Branchenweite Auswirkungen und neue Käufergewohnheiten
Apples Strategiewechsel spiegelt einen reifen Smartphone-Markt wider, in dem das Wachstum zunehmend im Premium- und Ultra-Premium-Segment liegt. Die Verzögerung des Massenmarkt-Modells zugunsten eines High-End-Falt-Handys ist eine mutige Wette auf die wachsende Nachfrage nach innovativen Formfaktoren. Der Markteintritt des iPhone-Herstellers wird den etablierten Playern Samsung und Google massiv Druck machen und den gesamten Falt-Handy-Markt voraussichtlich legitimieren und vergrößern.
Der gestaffelte Start könnte auch das Kaufverhalten der Verbraucher verändern. Der traditionelle Upgrade-Ansturm im September dürfte sich fragmentieren, wenn eine Käufergruppe auf das Frühjahr wartet.

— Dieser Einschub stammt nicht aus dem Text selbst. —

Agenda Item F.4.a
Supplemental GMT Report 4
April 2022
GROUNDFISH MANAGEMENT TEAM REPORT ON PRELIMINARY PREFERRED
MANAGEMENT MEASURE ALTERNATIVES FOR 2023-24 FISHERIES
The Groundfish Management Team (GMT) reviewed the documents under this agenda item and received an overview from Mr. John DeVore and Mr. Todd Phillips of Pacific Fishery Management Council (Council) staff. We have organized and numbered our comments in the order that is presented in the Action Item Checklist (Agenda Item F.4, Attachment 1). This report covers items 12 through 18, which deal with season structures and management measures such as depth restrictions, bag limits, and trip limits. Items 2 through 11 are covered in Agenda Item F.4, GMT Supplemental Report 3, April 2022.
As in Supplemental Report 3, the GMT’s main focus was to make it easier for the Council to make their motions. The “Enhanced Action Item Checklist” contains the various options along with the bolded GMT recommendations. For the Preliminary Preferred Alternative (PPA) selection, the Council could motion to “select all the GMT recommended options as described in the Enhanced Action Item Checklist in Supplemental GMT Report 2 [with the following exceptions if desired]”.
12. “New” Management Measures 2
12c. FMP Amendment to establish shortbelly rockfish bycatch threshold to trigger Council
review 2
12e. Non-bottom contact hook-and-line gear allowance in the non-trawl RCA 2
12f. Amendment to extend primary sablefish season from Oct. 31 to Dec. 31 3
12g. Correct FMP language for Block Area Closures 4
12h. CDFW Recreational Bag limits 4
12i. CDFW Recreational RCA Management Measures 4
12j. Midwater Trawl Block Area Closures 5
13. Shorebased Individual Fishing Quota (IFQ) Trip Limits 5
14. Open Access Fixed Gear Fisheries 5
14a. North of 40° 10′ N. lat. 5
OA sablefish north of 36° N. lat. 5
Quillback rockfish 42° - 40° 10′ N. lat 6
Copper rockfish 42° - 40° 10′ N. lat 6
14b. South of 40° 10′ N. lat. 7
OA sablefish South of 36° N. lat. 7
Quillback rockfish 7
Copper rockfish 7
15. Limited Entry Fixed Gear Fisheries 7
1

Für Apple könnte dies zwei distincte Verkaufsspitzen pro Jahr und damit glattere Einnahmeströme bedeuten. Zudem sichert sich das Unternehmen eine nahezu konstante Präsenz in der Tech-Berichterstattung – mit großen Events sowohl im Herbst als auch im Frühjahr. Ob sich dieser neue Rhythmus dauerhaft etabliert, wird der Markterfolg im Jahr 2027 zeigen.